> [Your assignment]
Within the entries below, every line containing "Presiden" is to be copied.

*** Exercise material Section Begins ***

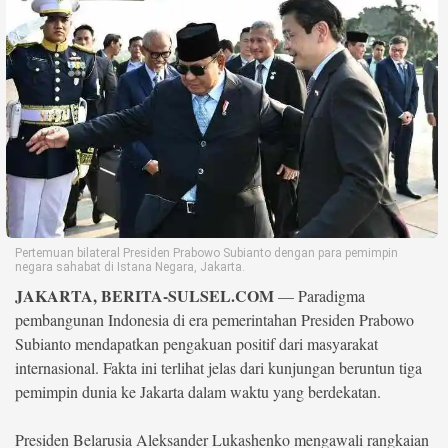
Life Style
Profil
Opini
Video
More
Disclaimer
Pertemuan bilateral Presiden Prabowo Subianto dengan para pemimpin
negara sahabat di Istana Negara, Jakarta.
JAKARTA, BERITA-SULSEL.COM
— Paradigma
pembangunan Indonesia di era pemerintahan Presiden Prabowo
Subianto mendapatkan pengakuan positif dari masyarakat
internasional. Fakta ini terlihat jelas dari kunjungan beruntun tiga
pemimpin dunia ke Jakarta dalam waktu yang berdekatan.
Presiden Belarusia Aleksander Lukashenko mengawali rangkaian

*** Exercise material Section Ends ***

> [Result of the task]
Pertemuan bilateral Presiden Prabowo Subianto dengan para pemimpin
pembangunan Indonesia di era pemerintahan Presiden Prabowo
Presiden Belarusia Aleksander Lukashenko mengawali rangkaian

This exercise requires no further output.